5. The adjusting mechanism according to claim 2, wherein a pair of said adjusting ledges are provided and are movable in mutually parallel directions by said stepping motor, each of said adjusting ledges being associated with a respective one of said stitch cams, and further comprising a movable driving element connected to said stepping motor, said driving element being disposed between said adjusting ledges to act thereon.

6. The adjusting mechanism according to claim 5, wherein said stepping motor has a rotatable drive spindle which includes an externally threaded portion, and an internally threaded bushing is engaged with said threaded portion for axial movement along said drive spindle upon rotation thereof, said bushing being positively connected without great play to said driving element.

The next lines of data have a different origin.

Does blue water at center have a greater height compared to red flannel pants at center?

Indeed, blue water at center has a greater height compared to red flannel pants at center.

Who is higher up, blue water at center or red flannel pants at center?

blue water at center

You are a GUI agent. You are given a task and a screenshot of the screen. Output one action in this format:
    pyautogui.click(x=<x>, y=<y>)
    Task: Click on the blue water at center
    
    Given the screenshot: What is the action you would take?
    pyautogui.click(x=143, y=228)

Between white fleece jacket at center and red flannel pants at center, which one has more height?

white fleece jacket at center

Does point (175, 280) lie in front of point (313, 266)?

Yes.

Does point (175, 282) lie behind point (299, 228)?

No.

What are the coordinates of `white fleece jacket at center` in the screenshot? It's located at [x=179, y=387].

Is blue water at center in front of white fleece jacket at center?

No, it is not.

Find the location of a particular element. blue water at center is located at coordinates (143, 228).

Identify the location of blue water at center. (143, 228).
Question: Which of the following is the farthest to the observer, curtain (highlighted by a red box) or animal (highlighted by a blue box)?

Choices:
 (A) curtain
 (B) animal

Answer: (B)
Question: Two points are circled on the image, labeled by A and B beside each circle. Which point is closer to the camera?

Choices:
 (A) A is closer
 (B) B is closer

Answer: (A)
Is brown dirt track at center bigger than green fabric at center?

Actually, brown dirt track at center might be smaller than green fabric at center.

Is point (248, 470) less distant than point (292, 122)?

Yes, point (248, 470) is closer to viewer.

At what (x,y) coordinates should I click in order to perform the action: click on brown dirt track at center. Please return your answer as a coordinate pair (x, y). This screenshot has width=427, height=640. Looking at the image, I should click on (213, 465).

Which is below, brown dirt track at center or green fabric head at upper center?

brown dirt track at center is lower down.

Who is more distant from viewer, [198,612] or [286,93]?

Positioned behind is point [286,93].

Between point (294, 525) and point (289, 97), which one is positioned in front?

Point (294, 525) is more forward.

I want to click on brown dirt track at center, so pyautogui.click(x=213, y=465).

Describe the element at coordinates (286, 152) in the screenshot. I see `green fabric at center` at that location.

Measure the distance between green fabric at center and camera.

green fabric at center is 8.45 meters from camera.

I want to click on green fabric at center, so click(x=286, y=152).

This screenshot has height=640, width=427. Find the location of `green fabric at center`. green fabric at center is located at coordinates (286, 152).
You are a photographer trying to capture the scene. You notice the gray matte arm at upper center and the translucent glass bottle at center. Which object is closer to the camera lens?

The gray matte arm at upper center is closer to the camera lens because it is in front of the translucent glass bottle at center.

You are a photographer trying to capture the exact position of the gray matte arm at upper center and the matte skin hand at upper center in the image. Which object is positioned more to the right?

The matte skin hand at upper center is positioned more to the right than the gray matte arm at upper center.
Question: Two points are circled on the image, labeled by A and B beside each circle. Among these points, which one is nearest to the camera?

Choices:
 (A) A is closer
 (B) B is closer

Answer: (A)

7. The adjusting mechanism according to claim 6, wherein said driving element comprises a rotatable eccentric member and a slide part which is moved towards and away from an outer periphery of said bushing by rotation of said eccentric motor.

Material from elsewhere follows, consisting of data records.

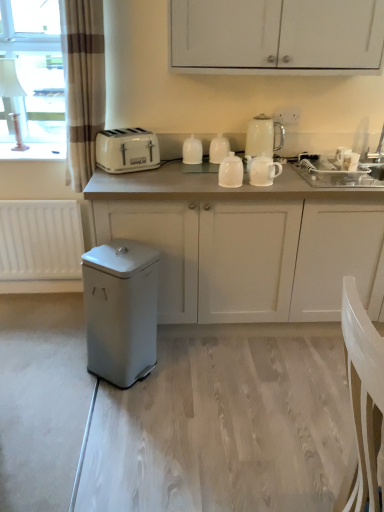
Find the location of a particular element. This screenshot has width=384, height=512. white glossy kettle at upper center, marked as the 1th kitchen appliance in a right-to-left arrangement is located at coordinates (264, 136).

This screenshot has width=384, height=512. Identify the location of white matte cabinet at upper center, the first cabinetry positioned from the top. (277, 36).

This screenshot has width=384, height=512. What do you see at coordinates (223, 428) in the screenshot?
I see `matte gray trash can at lower left` at bounding box center [223, 428].

Identify the location of white glossy mugs at upper center, the fourth kitchen appliance from the right. This screenshot has height=512, width=384. (218, 149).

Locate an element on the screen. This screenshot has height=512, width=384. white glossy cup at center, which is counted as the first kitchen appliance, starting from the left is located at coordinates (192, 151).

The image size is (384, 512). What do you see at coordinates (127, 150) in the screenshot?
I see `white plastic toaster at upper center` at bounding box center [127, 150].

Where is `white matte trash can at lower left`? This screenshot has width=384, height=512. white matte trash can at lower left is located at coordinates (121, 310).

Is brown striped curtain at left next to white glossy teapot at center, which is the third kitchen appliance in left-to-right order?

No, brown striped curtain at left is not making contact with white glossy teapot at center, which is the third kitchen appliance in left-to-right order.

Is brown striped curtain at left inside or outside of white glossy teapot at center, the third kitchen appliance in the right-to-left sequence?

brown striped curtain at left is outside white glossy teapot at center, the third kitchen appliance in the right-to-left sequence.

From a real-world perspective, relative to white glossy teapot at center, the third kitchen appliance in the right-to-left sequence, is brown striped curtain at left vertically above or below?

brown striped curtain at left is above white glossy teapot at center, the third kitchen appliance in the right-to-left sequence.

Is brown striped curtain at left wider than white glossy teapot at center, the third kitchen appliance in the right-to-left sequence?

Yes.

Based on the photo, between white glossy teapot at center, which is counted as the second kitchen appliance, starting from the right, and white glossy kettle at upper center, positioned as the 5th kitchen appliance in left-to-right order, which one has larger size?

With larger size is white glossy kettle at upper center, positioned as the 5th kitchen appliance in left-to-right order.

From a real-world perspective, is white glossy teapot at center, the 4th kitchen appliance in the left-to-right sequence, over white glossy kettle at upper center, marked as the 1th kitchen appliance in a right-to-left arrangement?

No, from a real-world perspective, white glossy teapot at center, the 4th kitchen appliance in the left-to-right sequence, is not above white glossy kettle at upper center, marked as the 1th kitchen appliance in a right-to-left arrangement.

Could you tell me if white glossy teapot at center, the 4th kitchen appliance in the left-to-right sequence, is facing white glossy kettle at upper center, positioned as the 5th kitchen appliance in left-to-right order?

No, white glossy teapot at center, the 4th kitchen appliance in the left-to-right sequence, does not turn towards white glossy kettle at upper center, positioned as the 5th kitchen appliance in left-to-right order.

Is point (268, 179) positioned behind point (279, 146)?

No, (268, 179) is in front of (279, 146).

From a real-world perspective, starting from the white matte trash can at lower left, which kitchen appliance is the 3rd one vertically above it? Please provide its 2D coordinates.

[(218, 149)]

Is white matte trash can at lower left touching white glossy mugs at upper center, the fourth kitchen appliance from the right?

No, white matte trash can at lower left is not next to white glossy mugs at upper center, the fourth kitchen appliance from the right.

Between white matte trash can at lower left and white glossy mugs at upper center, the fourth kitchen appliance from the right, which one has smaller width?

white glossy mugs at upper center, the fourth kitchen appliance from the right, is thinner.

Would you say white plastic toaster at upper center is inside or outside white glossy cup at center, which is counted as the first kitchen appliance, starting from the left?

white plastic toaster at upper center is not inside white glossy cup at center, which is counted as the first kitchen appliance, starting from the left, it's outside.

What's the angular difference between white plastic toaster at upper center and white glossy cup at center, which is counted as the first kitchen appliance, starting from the left,'s facing directions?

They differ by 29.9 degrees in their facing directions.

Visually, is white plastic toaster at upper center positioned to the left or to the right of white glossy cup at center, which is the fifth kitchen appliance from right to left?

In the image, white plastic toaster at upper center appears on the left side of white glossy cup at center, which is the fifth kitchen appliance from right to left.

In the scene shown: Who is bigger, white plastic toaster at upper center or white glossy cup at center, which is counted as the first kitchen appliance, starting from the left?

With larger size is white plastic toaster at upper center.

Is point (226, 216) behind point (260, 135)?

No, (226, 216) is in front of (260, 135).

Can you confirm if white matte cabinet at center, positioned as the 2th cabinetry in top-to-bottom order, is thinner than white glossy kettle at upper center, positioned as the 5th kitchen appliance in left-to-right order?

No, white matte cabinet at center, positioned as the 2th cabinetry in top-to-bottom order, is not thinner than white glossy kettle at upper center, positioned as the 5th kitchen appliance in left-to-right order.

Which object is positioned more to the left, white matte cabinet at center, which is the first cabinetry from bottom to top, or white glossy kettle at upper center, positioned as the 5th kitchen appliance in left-to-right order?

Positioned to the left is white glossy kettle at upper center, positioned as the 5th kitchen appliance in left-to-right order.

Is white matte cabinet at center, which is the first cabinetry from bottom to top, positioned with its back to white matte radiator at lower left?

No, white matte cabinet at center, which is the first cabinetry from bottom to top, is not facing away from white matte radiator at lower left.

Is white matte cabinet at center, positioned as the 2th cabinetry in top-to-bottom order, not inside white matte radiator at lower left?

Indeed, white matte cabinet at center, positioned as the 2th cabinetry in top-to-bottom order, is completely outside white matte radiator at lower left.

Can you tell me how much white glossy kettle at upper center, positioned as the 5th kitchen appliance in left-to-right order, and white glossy mugs at upper center, the fourth kitchen appliance from the right, differ in facing direction?

1.97 degrees.

Which object is positioned more to the left, white glossy kettle at upper center, positioned as the 5th kitchen appliance in left-to-right order, or white glossy mugs at upper center, marked as the second kitchen appliance in a left-to-right arrangement?

white glossy mugs at upper center, marked as the second kitchen appliance in a left-to-right arrangement, is more to the left.

Considering the sizes of objects white glossy kettle at upper center, marked as the 1th kitchen appliance in a right-to-left arrangement, and white glossy mugs at upper center, the fourth kitchen appliance from the right, in the image provided, who is thinner, white glossy kettle at upper center, marked as the 1th kitchen appliance in a right-to-left arrangement, or white glossy mugs at upper center, the fourth kitchen appliance from the right,?

With smaller width is white glossy mugs at upper center, the fourth kitchen appliance from the right.

Considering the sizes of objects white glossy kettle at upper center, marked as the 1th kitchen appliance in a right-to-left arrangement, and white glossy mugs at upper center, the fourth kitchen appliance from the right, in the image provided, who is shorter, white glossy kettle at upper center, marked as the 1th kitchen appliance in a right-to-left arrangement, or white glossy mugs at upper center, the fourth kitchen appliance from the right,?

white glossy mugs at upper center, the fourth kitchen appliance from the right.

This screenshot has width=384, height=512. In order to click on the 4th kitchen appliance below the brown striped curtain at left (from the image's perspective) in this screenshot , I will do [x=231, y=170].

Locate an element on the screen. The height and width of the screenshot is (512, 384). the 1st kitchen appliance directly beneath the white glossy kettle at upper center, positioned as the 5th kitchen appliance in left-to-right order (from a real-world perspective) is located at coordinates (263, 170).

Looking at the image, which one is located further to brown striped curtain at left, white matte cabinet at upper center, arranged as the 2th cabinetry when ordered from the bottom, or white glossy teapot at center, the 4th kitchen appliance in the left-to-right sequence?

white glossy teapot at center, the 4th kitchen appliance in the left-to-right sequence, is further to brown striped curtain at left.

Based on their spatial positions, is brown striped curtain at left or white matte radiator at lower left closer to white glossy teapot at center, which is counted as the second kitchen appliance, starting from the right?

Among the two, brown striped curtain at left is located nearer to white glossy teapot at center, which is counted as the second kitchen appliance, starting from the right.

Considering their positions, is white matte radiator at lower left positioned closer to brown striped curtain at left than white glossy mugs at upper center, the fourth kitchen appliance from the right?

The object closer to brown striped curtain at left is white matte radiator at lower left.

Estimate the real-world distances between objects in this image. Which object is closer to white plastic toaster at upper center, white glossy teapot at center, which is counted as the second kitchen appliance, starting from the right, or white matte trash can at lower left?

The object closer to white plastic toaster at upper center is white glossy teapot at center, which is counted as the second kitchen appliance, starting from the right.

Looking at the image, which one is located closer to white glossy teapot at center, the 4th kitchen appliance in the left-to-right sequence, white matte radiator at lower left or white matte cabinet at upper center, arranged as the 2th cabinetry when ordered from the bottom?

white matte cabinet at upper center, arranged as the 2th cabinetry when ordered from the bottom.

Looking at the image, which one is located closer to white glossy teapot at center, which is counted as the second kitchen appliance, starting from the right, white glossy mugs at upper center, the fourth kitchen appliance from the right, or white glossy kettle at upper center, marked as the 1th kitchen appliance in a right-to-left arrangement?

Among the two, white glossy kettle at upper center, marked as the 1th kitchen appliance in a right-to-left arrangement, is located nearer to white glossy teapot at center, which is counted as the second kitchen appliance, starting from the right.

From the image, which object appears to be nearer to white glossy mugs at upper center, marked as the second kitchen appliance in a left-to-right arrangement, white glossy cup at center, which is counted as the first kitchen appliance, starting from the left, or white matte cabinet at upper center, arranged as the 2th cabinetry when ordered from the bottom?

white glossy cup at center, which is counted as the first kitchen appliance, starting from the left.

Looking at this image, which object lies further to the anchor point white matte cabinet at center, which is the first cabinetry from bottom to top, white glossy mugs at upper center, marked as the second kitchen appliance in a left-to-right arrangement, or white plastic toaster at upper center?

white glossy mugs at upper center, marked as the second kitchen appliance in a left-to-right arrangement, is positioned further to the anchor white matte cabinet at center, which is the first cabinetry from bottom to top.

At what (x,y) coordinates should I click in order to perform the action: click on kitchen appliance situated between white matte radiator at lower left and white glossy mugs at upper center, the fourth kitchen appliance from the right, from left to right. Please return your answer as a coordinate pair (x, y). Image resolution: width=384 pixels, height=512 pixels. Looking at the image, I should click on (192, 151).

Find the location of a particular element. The image size is (384, 512). kitchen appliance located between white plastic toaster at upper center and white glossy mugs at upper center, marked as the second kitchen appliance in a left-to-right arrangement, in the left-right direction is located at coordinates point(192,151).

This screenshot has width=384, height=512. Identify the location of cabinetry between white glossy cup at center, which is the fifth kitchen appliance from right to left, and matte gray trash can at lower left, in the vertical direction. (245, 244).

Find the location of a particular element. plain between white matte radiator at lower left and white glossy mugs at upper center, the fourth kitchen appliance from the right is located at coordinates (223, 428).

8. The adjusting mechanism according to claim 7, wherein said eccentric member is composed of a shank and a pair of journals provided at ends of said shank respectively, said shank being disposed eccentrically with respect to said journals and engaging said slide part.

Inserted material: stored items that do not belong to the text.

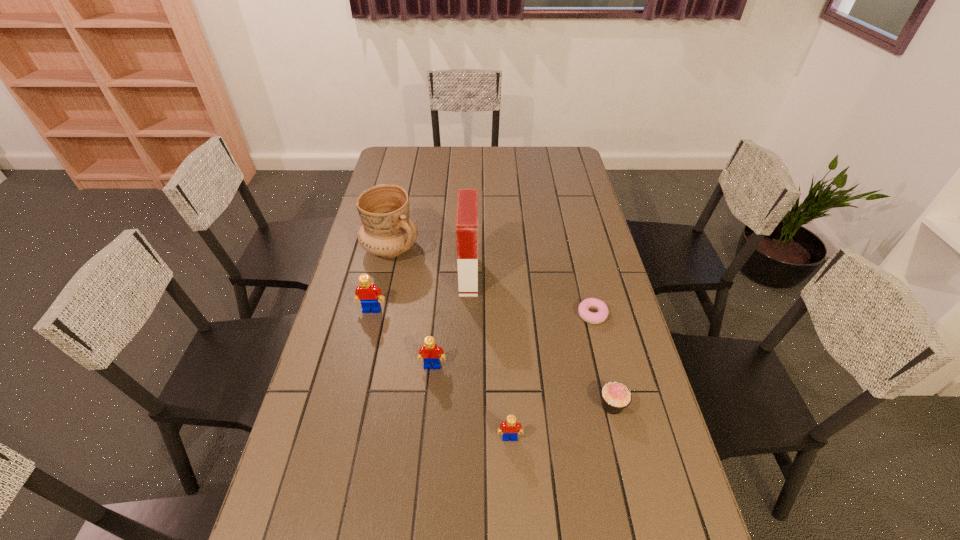
Where is `the second tallest object`? This screenshot has width=960, height=540. the second tallest object is located at coordinates (387, 231).

The height and width of the screenshot is (540, 960). What are the coordinates of `vacant region located on the front-facing side of the farthest Lego` in the screenshot? It's located at (353, 389).

This screenshot has height=540, width=960. I want to click on free region located 0.390m on the front-facing side of the third nearest object, so click(x=418, y=523).

The height and width of the screenshot is (540, 960). I want to click on free spot located 0.130m on the front-facing side of the rightmost Lego, so click(x=513, y=498).

This screenshot has width=960, height=540. In order to click on vacant position located 0.220m on the left of the shortest object in this screenshot , I will do `click(507, 314)`.

I want to click on free region located 0.330m on the front-facing side of the fourth object from right to left, so click(575, 276).

I want to click on free space located on the back of the cupcake, so click(x=603, y=367).

The image size is (960, 540). I want to click on vacant space located on the back of the second tallest object, so click(406, 180).

The height and width of the screenshot is (540, 960). Identify the location of Lego present at the left edge. (367, 293).

Locate an element on the screen. The width and height of the screenshot is (960, 540). pottery present at the left edge is located at coordinates (387, 231).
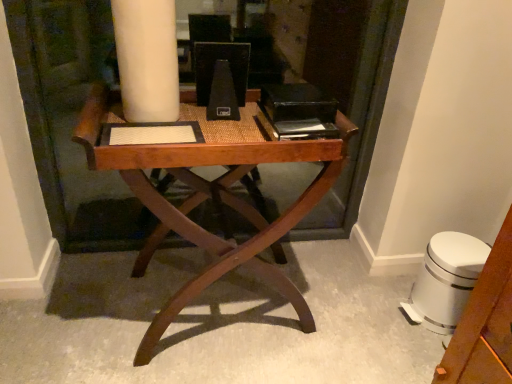
Question: Considering the relative positions of white plastic swivel chair at lower right and wooden desk at center in the image provided, is white plastic swivel chair at lower right behind wooden desk at center?

Choices:
 (A) no
 (B) yes

Answer: (B)

Question: Is wooden desk at center located within white plastic swivel chair at lower right?

Choices:
 (A) no
 (B) yes

Answer: (A)

Question: From the image's perspective, is white plastic swivel chair at lower right beneath wooden desk at center?

Choices:
 (A) yes
 (B) no

Answer: (A)

Question: From the image's perspective, is white plastic swivel chair at lower right on wooden desk at center?

Choices:
 (A) yes
 (B) no

Answer: (B)

Question: Is white plastic swivel chair at lower right thinner than wooden desk at center?

Choices:
 (A) no
 (B) yes

Answer: (B)

Question: Is white plastic swivel chair at lower right looking in the opposite direction of wooden desk at center?

Choices:
 (A) no
 (B) yes

Answer: (A)

Question: Is wooden desk at center aimed at white plastic swivel chair at lower right?

Choices:
 (A) yes
 (B) no

Answer: (B)

Question: Can you confirm if wooden desk at center is thinner than white plastic swivel chair at lower right?

Choices:
 (A) yes
 (B) no

Answer: (B)

Question: From the image's perspective, is wooden desk at center located above white plastic swivel chair at lower right?

Choices:
 (A) yes
 (B) no

Answer: (A)

Question: From the image's perspective, is wooden desk at center beneath white plastic swivel chair at lower right?

Choices:
 (A) yes
 (B) no

Answer: (B)

Question: From a real-world perspective, is wooden desk at center on top of white plastic swivel chair at lower right?

Choices:
 (A) no
 (B) yes

Answer: (B)

Question: Is wooden desk at center positioned before white plastic swivel chair at lower right?

Choices:
 (A) yes
 (B) no

Answer: (A)

Question: From their relative heights in the image, would you say wooden desk at center is taller or shorter than white plastic swivel chair at lower right?

Choices:
 (A) tall
 (B) short

Answer: (A)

9. The adjusting mechanism according to claim 5, further comprising an intermediate member held in interchangeable fashion between said driving element and said ajusting ledges.

10. The adjusting mechanism according to claim 5, further comprising a correction member disposed between said driving element and said adjusting ledges, said correction member being firmly connected to said driving element.

11. The adjusting mechanism according to claim 5, further comprising a stop device to define a lowermost position of said driving element.

12. The adjusting mechanism according to claim 6, further comprising a stop device to define a lowermost position of said bushing, said stop device being composed of a projection extending axially from said bushing and a pin projecting radially from said drive spindle, said lowermost position being defined by said projection lying in a path of revolution of said pin.

13. The adjusting mechanism according to claim 12, wherein said externally threaded portion of said drive spindle has screw threads of a predetermined pitch, and said projection and said pin are separated axially of said drive spindle by a distance corresponding to an integral multiple of said predetermined pitch each time said pin becomes axially aligned with said projection.

14. The adjusting mechanism according to claim 5, further comprising limiting means to define an uppermost limit on movement of said driving element.

15. The adjusting mechanism according to claim 6, further comprising limiting means to define an uppermost limit on movement of said bushing, said limiting means including a pressure spring which is compressed when said bushing becomes unthreaded from said threaded portion of said drive spindle.

16. The adjusting mechanism according to claim 7, further comprising limiting means to define an uppermost limit on movement of said bushing, said limiting means including a pressure spring which encircles said eccentric member, said pressure spring being compressed when said bushing becomes unthreaded from said threaded portion of said drive spindle.

17. The adjusting mechanism according to claim 2, wherein said stepping motor is a multiphase motor.

18. The adjusting mechanism according to claim 17, wherein said multi-phase motor has a multiplicity of phases including a selected phase, said motor being operable through successive steps by energisation of said phases, and further comprising a control to arrest operation of said motor at a zero position of each said stitch cam, said control including a microswitch which is operated when said motor is a few steps away from said zero position and means to de-energise said motor in response to operation of said microswitch when said selected phase is energised.

19. The adjusting mechanism according to claim 2, wherein said stepping motor has a drive shaft, and further comprising a spindle firmly secured to said drive shaft, a radial bearing supporting said spindle, and a pressure spring acting on said radial bearing to prestress said radial bearing.